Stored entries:
▼
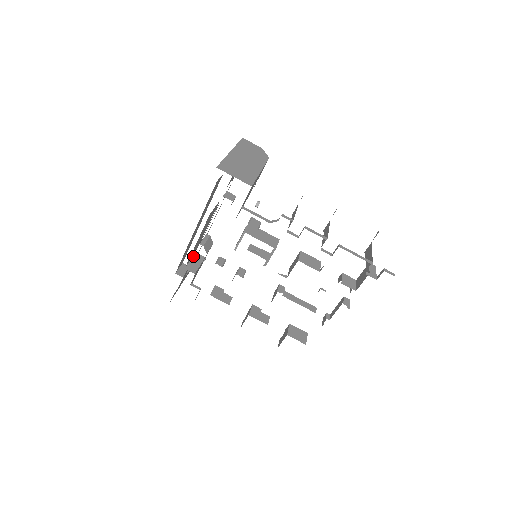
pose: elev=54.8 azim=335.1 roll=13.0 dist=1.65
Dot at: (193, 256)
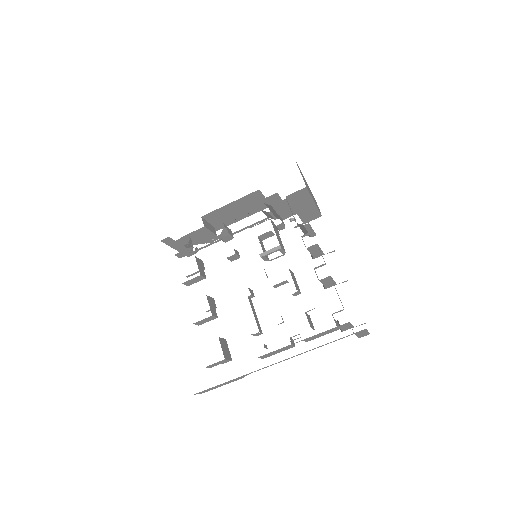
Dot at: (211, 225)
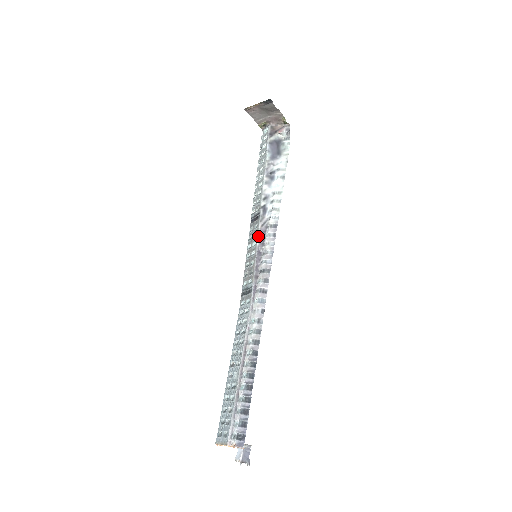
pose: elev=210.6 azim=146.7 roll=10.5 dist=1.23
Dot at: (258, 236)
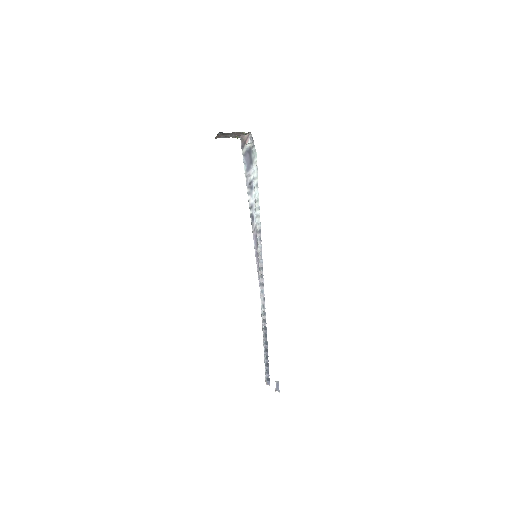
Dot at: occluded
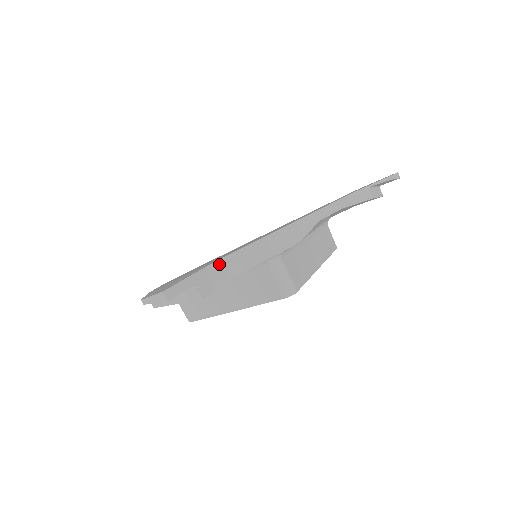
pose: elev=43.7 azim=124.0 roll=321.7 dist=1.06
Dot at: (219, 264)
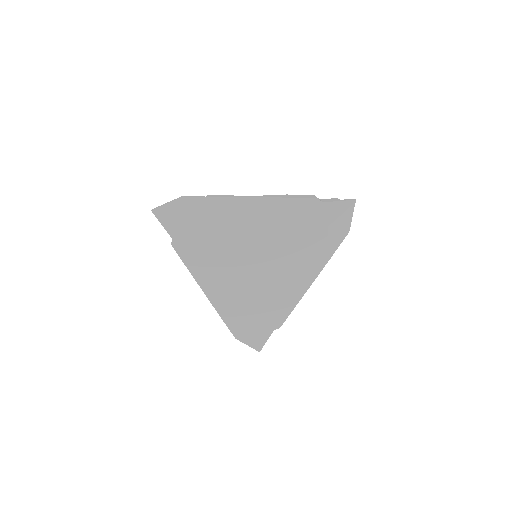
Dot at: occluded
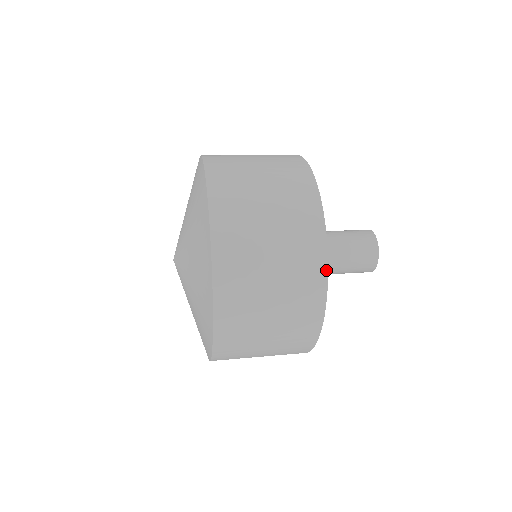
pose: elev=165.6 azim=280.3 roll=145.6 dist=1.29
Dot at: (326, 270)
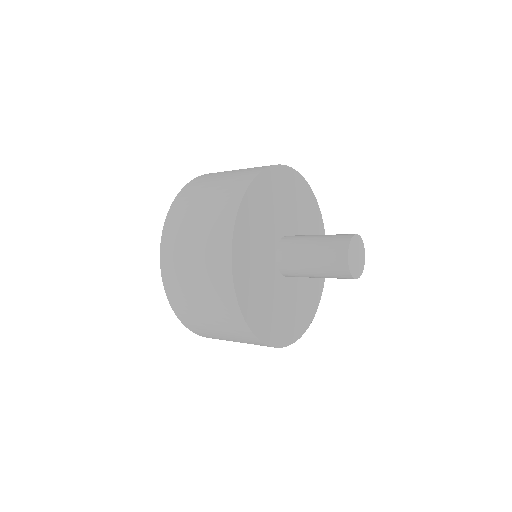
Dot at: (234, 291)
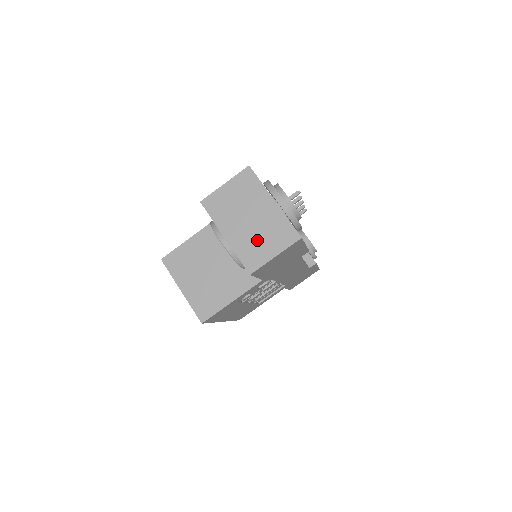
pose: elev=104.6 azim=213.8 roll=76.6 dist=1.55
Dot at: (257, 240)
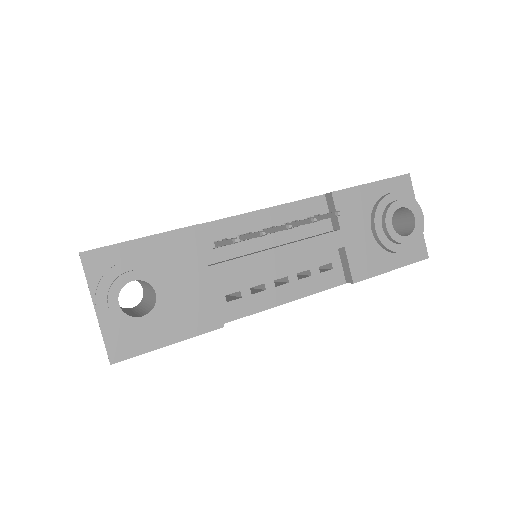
▲
**Stated exercise**
Rewrite the rows with every "pose" changed to "camera" and everything else left as it is. Leave the pictures out.

**Final answer**
camera: elev=54.8 azim=335.1 roll=13.0 dist=1.65
Dot at: (193, 256)
Dot at: (211, 225)
camera: elev=210.6 azim=146.7 roll=10.5 dist=1.23
Dot at: (258, 236)
Dot at: occluded
camera: elev=43.7 azim=124.0 roll=321.7 dist=1.06
Dot at: (219, 264)
Dot at: occluded
camera: elev=165.6 azim=280.3 roll=145.6 dist=1.29
Dot at: (326, 270)
Dot at: (234, 291)
camera: elev=104.6 azim=213.8 roll=76.6 dist=1.55
Dot at: (257, 240)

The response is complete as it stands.